Job>
Print every line from the start of the data, and when you reach the line with "Zapraszamy na nasz duży plac wystawowy w", include it and stop. Pictures are not part of the copy.

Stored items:

Start of Block

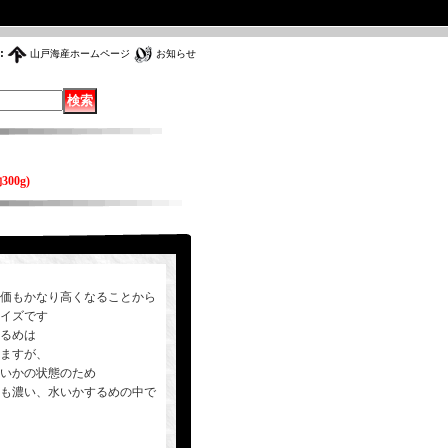
:
山戸海産ホームページ
お知らせ
0g)
価もかなり高くなることから
イズです
るめは
ますが、
いかの状態のため
も濃い、水いかするめの中で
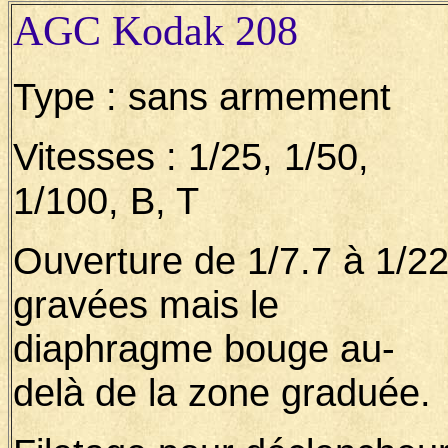
AGC Kodak 208
Type : sans armement
Vitesses : 1/25, 1/50,
1/100, B, T
Ouverture de 1/7.7 à 1/2
gravées mais le
diaphragme bouge au-
delà de la zone graduée.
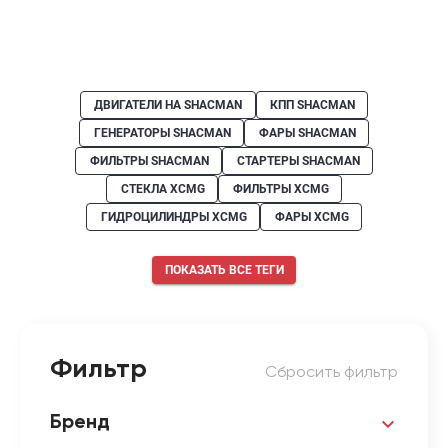
ДВИГАТЕЛИ НА SHACMAN
КПП SHACMAN
ГЕНЕРАТОРЫ SHACMAN
ФАРЫ SHACMAN
ФИЛЬТРЫ SHACMAN
СТАРТЕРЫ SHACMAN
СТЕКЛА XCMG
ФИЛЬТРЫ XCMG
ГИДРОЦИЛИНДРЫ XCMG
ФАРЫ XCMG
ПОКАЗАТЬ ВСЕ ТЕГИ
Фильтр
Сбросить фильтр
Бренд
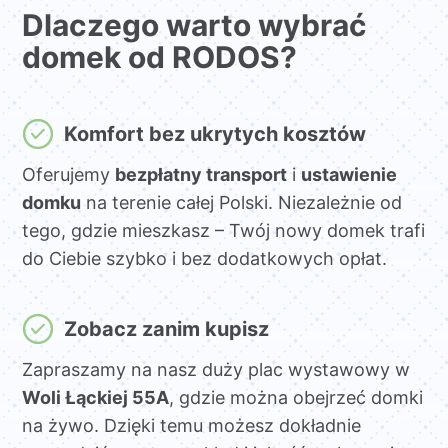
Dlaczego warto wybrać
domek od RODOS?
Komfort bez ukrytych kosztów
Oferujemy
bezpłatny transport
i
ustawienie
domku
na terenie całej Polski. Niezależnie od
tego, gdzie mieszkasz – Twój nowy domek trafi
do Ciebie szybko i bez dodatkowych opłat.
Zobacz zanim kupisz
Zapraszamy na nasz duży plac wystawowy w
Woli Łąckiej 55A
, gdzie można obejrzeć domki
na żywo. Dzięki temu możesz dokładnie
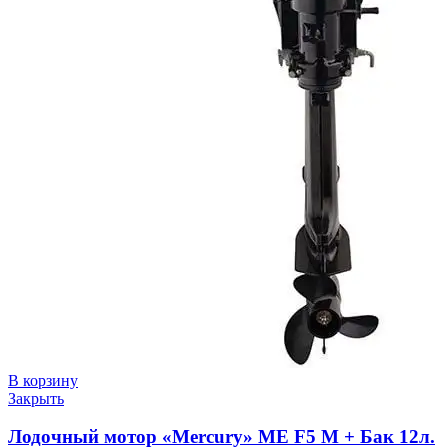
В корзину
Закрыть
Лодочный мотор «Mercury» ME F5 M + Бак 12л.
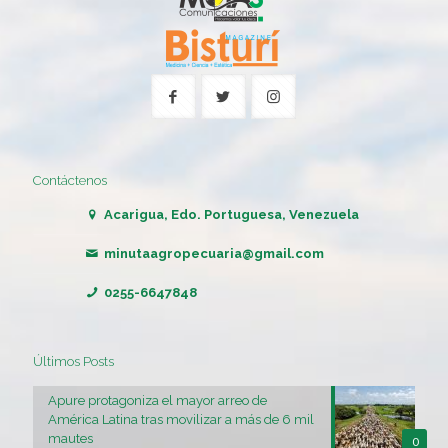
Contáctenos
Acarigua, Edo. Portuguesa, Venezuela
minutaagropecuaria@gmail.com
0255-6647848
Últimos Posts
Apure protagoniza el mayor arreo de
América Latina tras movilizar a más de 6 mil
mautes
0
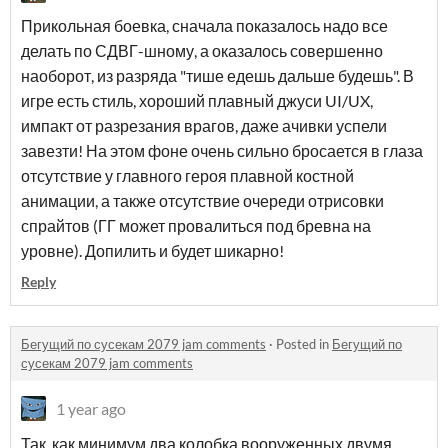
Прикольная боевка, сначала показалось надо все
делать по СДВГ-шному, а оказалось совершенно
наоборот, из разряда "тише едешь дальше будешь". В
игре есть стиль, хороший плавный джуси UI/UX,
импакт от разрезания врагов, даже ачивки успели
завезти! На этом фоне очень сильно бросается в глаза
отсутствие у главного героя плавной костной
анимации, а также отсутствие очереди отрисовки
спрайтов (ГГ может провалиться под бревна на
уровне). Допилить и будет шикарно!
Reply
Бегущий по сусекам 2079 jam comments
·
Posted in
Бегущий по
сусекам 2079 jam comments
1 year ago
Так, как минимум два колобка вооруженных двумя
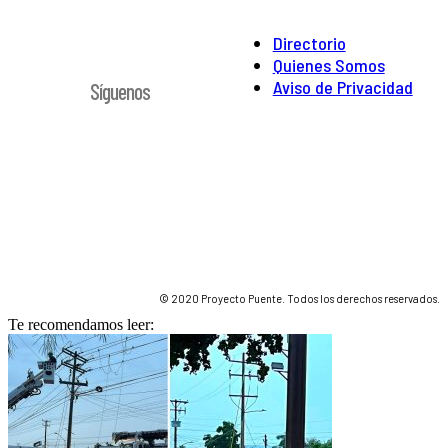
Directorio
Quienes Somos
Aviso de Privacidad
Síguenos
© 2020 Proyecto Puente. Todos los derechos reservados.
Te recomendamos leer:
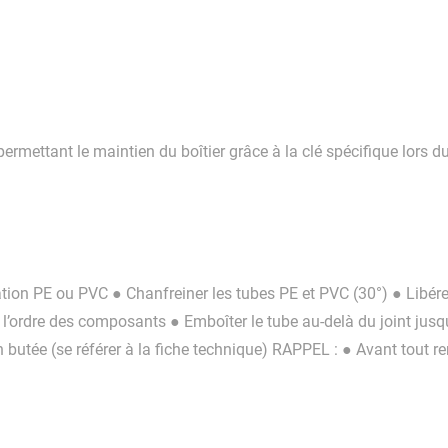
 permettant le maintien du boîtier grâce à la clé spécifique lor
sation PE ou PVC ● Chanfreiner les tubes PE et PVC (30°) ● Libér
l’ordre des composants ● Emboîter le tube au-delà du joint jusq
 butée (se référer à la fiche technique) RAPPEL : ● Avant tout r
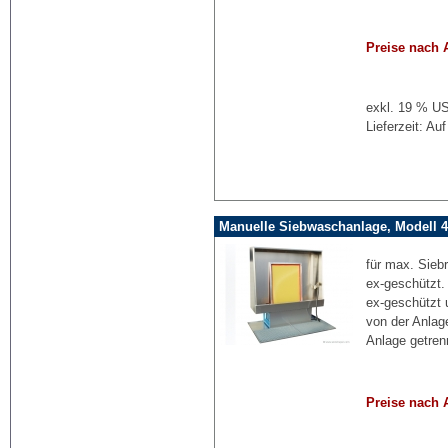
Preise nach 
exkl. 19 % US
Lieferzeit: Au
Manuelle Siebwaschanlage, Modell 4
für max. Sieb
ex-geschützt.
ex-geschützt 
von der Anlag
Anlage getren
Preise nach 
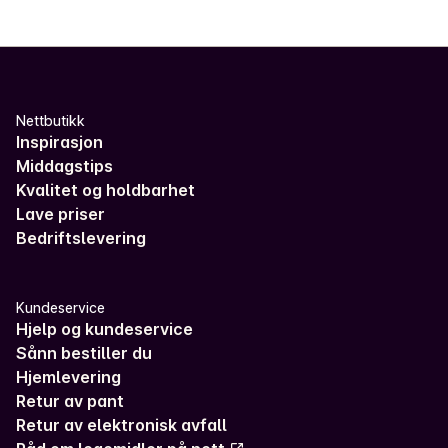
Nettbutikk
Inspirasjon
Middagstips
Kvalitet og holdbarhet
Lave priser
Bedriftslevering
Kundeservice
Hjelp og kundeservice
Sånn bestiller du
Hjemlevering
Retur av pant
Retur av elektronisk avfall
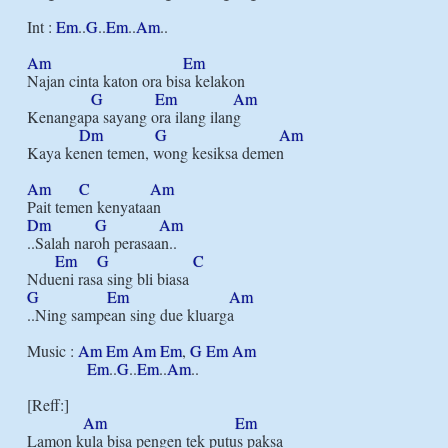
Int : 
Em
..
G
..
Em
..
Am
..

Am
Em
Najan cinta katon ora bisa kelakon

G
Em
Am
Kenangapa sayang ora ilang ilang

Dm
G
Am
Kaya kenen temen, wong kesiksa demen

Am
C
Am
Dm
G
Am
..Salah naroh perasaan..

Em
G
C
G
Em
Am
..Ning sampean sing due kluarga

Music : 
Am
Em
Am
Em
, 
G
Em
Am
Em
..
G
..
Em
..
Am
..

[Reff:]

Am
Em
Lamon kula bisa pengen tek putus paksa
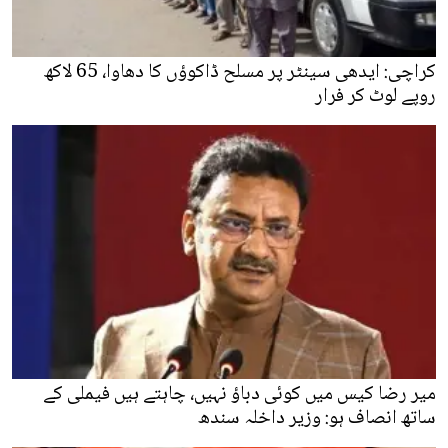
کراچی: ایدھی سینٹر پر مسلح ڈاکوؤں کا دھاوا، 65 لاکھ
روپے لوٹ کر فرار
میر رضا کیس میں کوئی دباؤ نہیں، چاہتے ہیں فیملی کے
ساتھ انصاف ہو: وزیر داخلہ سندھ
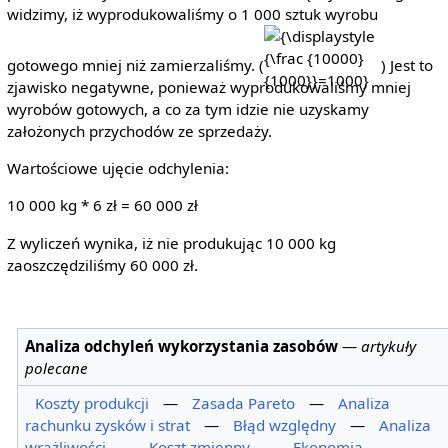
widzimy, iż wyprodukowaliśmy o 1 000 sztuk wyrobu
{\displaystyle
{\frac {10000}
gotowego mniej niż zamierzaliśmy. (
) Jest to
{1000}}=1000}
zjawisko negatywne, ponieważ wyprodukowaliśmy mniej
wyrobów gotowych, a co za tym idzie nie uzyskamy
założonych przychodów ze sprzedaży.
Wartościowe ujęcie odchylenia:
10 000 kg * 6 zł = 60 000 zł
Z wyliczeń wynika, iż nie produkując 10 000 kg
zaoszczędziliśmy 60 000 zł.
Analiza odchyleń wykorzystania zasobów
—
artykuły
polecane
Koszty produkcji
—
Zasada Pareto
—
Analiza
rachunku zysków i strat
—
Błąd względny
—
Analiza
wrażliwości
—
Koszt zmienny
—
Ekonomia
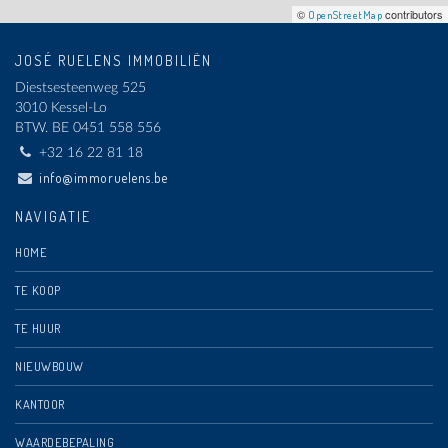
©
contributors
OpenStreetMap
JOSÉ RUELENS IMMOBILIËN
Diestsesteenweg 525
3010 Kessel-Lo
BTW.
BE 0451 558 556
+32 16 22 81 18
info@immoruelens.be
NAVIGATIE
HOME
TE KOOP
TE HUUR
NIEUWBOUW
KANTOOR
WAARDEBEPALING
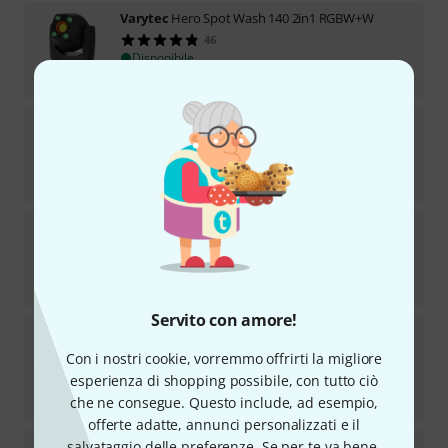
Varytec
Hero Spot Wash 140 2in1 RGBW+W
46
Disponibile
€
385
Varytec
Hero Spot Wash 80 2in1 RGBW+W
21
Disponibile
€
249
Varytec
LED Theater Spot 250 MZ 3200K
15
Disponibile
€
599
Servito con amore!
Varytec
Truss Adapter 35mm
442
Con i nostri cookie, vorremmo offrirti la migliore
TOP SELLER
esperienza di shopping possibile, con tutto ciò
Disponibile
€
35
che ne consegue. Questo include, ad esempio,
offerte adatte, annunci personalizzati e il
Varytec
LED Profile Mini IP65 3200K bk
salvataggio delle preferenze. Se per te va bene,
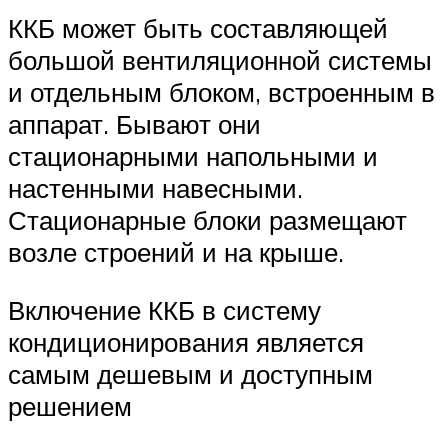
ККБ может быть составляющей
большой вентиляционной системы
и отдельным блоком, встроенным в
аппарат. Бывают они
стационарными напольными и
настенными навесными.
Стационарные блоки размещают
возле строений и на крыше.
Включение ККБ в систему
кондиционирования является
самым дешевым и доступным
решением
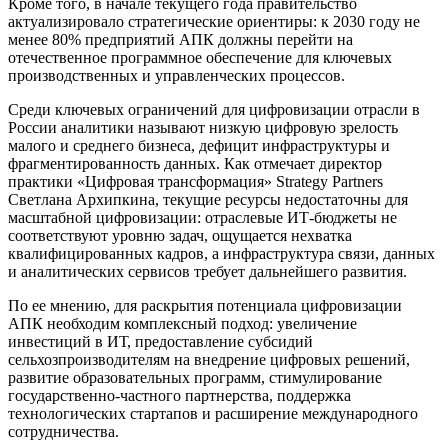
Кроме того, в начале текущего года правительство
актуализировало стратегические ориентиры: к 2030 году не
менее 80% предприятий АПК должны перейти на
отечественное программное обеспечение для ключевых
производственных и управленческих процессов.
Среди ключевых ограничений для цифровизации отрасли в
России аналитики называют низкую цифровую зрелость
малого и среднего бизнеса, дефицит инфраструктуры и
фрагментированность данных. Как отмечает директор
практики «Цифровая трансформация» Strategy Partners
Светлана Архипкина, текущие ресурсы недостаточны для
масштабной цифровизации: отраслевые ИТ-бюджеты не
соответствуют уровню задач, ощущается нехватка
квалифицированных кадров, а инфраструктура связи, данных
и аналитических сервисов требует дальнейшего развития.
По ее мнению, для раскрытия потенциала цифровизации
АПК необходим комплексный подход: увеличение
инвестиций в ИТ, предоставление субсидий
сельхозпроизводителям на внедрение цифровых решений,
развитие образовательных программ, стимулирование
государственно-частного партнерства, поддержка
технологических стартапов и расширение международного
сотрудничества.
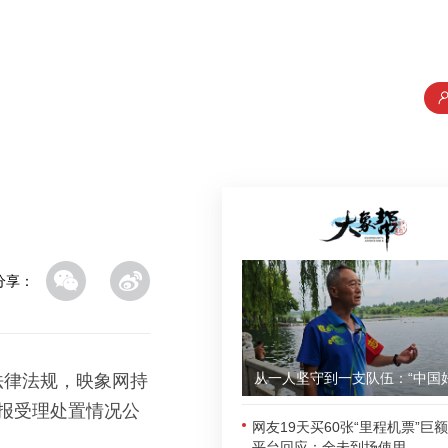
分享：
法律法规，映象网持
报受理处置情况公
网友19天买60张“里程机票”巨
平台回应：全未到场使用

End of Block

Reply>
:
山戸海産ホームページ
お知らせ
0g)
価もかなり高くなることから
イズです
るめは
ますが、
いかの状態のため
も濃い、水いかするめの中で
AGC Kodak 208
Type : sans armement
Vitesses : 1/25, 1/50,
1/100, B, T
Ouverture de 1/7.7 à 1/2
gravées mais le
diaphragme bouge au-
delà de la zone graduée.
ДВИГАТЕЛИ НА SHACMAN
КПП SHACMAN
ГЕНЕРАТОРЫ SHACMAN
ФАРЫ SHACMAN
ФИЛЬТРЫ SHACMAN
СТАРТЕРЫ SHACMAN
СТЕКЛА XCMG
ФИЛЬТРЫ XCMG
ГИДРОЦИЛИНДРЫ XCMG
ФАРЫ XCMG
ПОКАЗАТЬ ВСЕ ТЕГИ
Фильтр
Сбросить фильтр
Бренд
Dlaczego warto wybrać
domek od RODOS?
Komfort bez ukrytych kosztów
Oferujemy
bezpłatny transport
i
ustawienie
domku
na terenie całej Polski. Niezależnie od
tego, gdzie mieszkasz – Twój nowy domek trafi
do Ciebie szybko i bez dodatkowych opłat.
Zobacz zanim kupisz
Zapraszamy na nasz duży plac wystawowy w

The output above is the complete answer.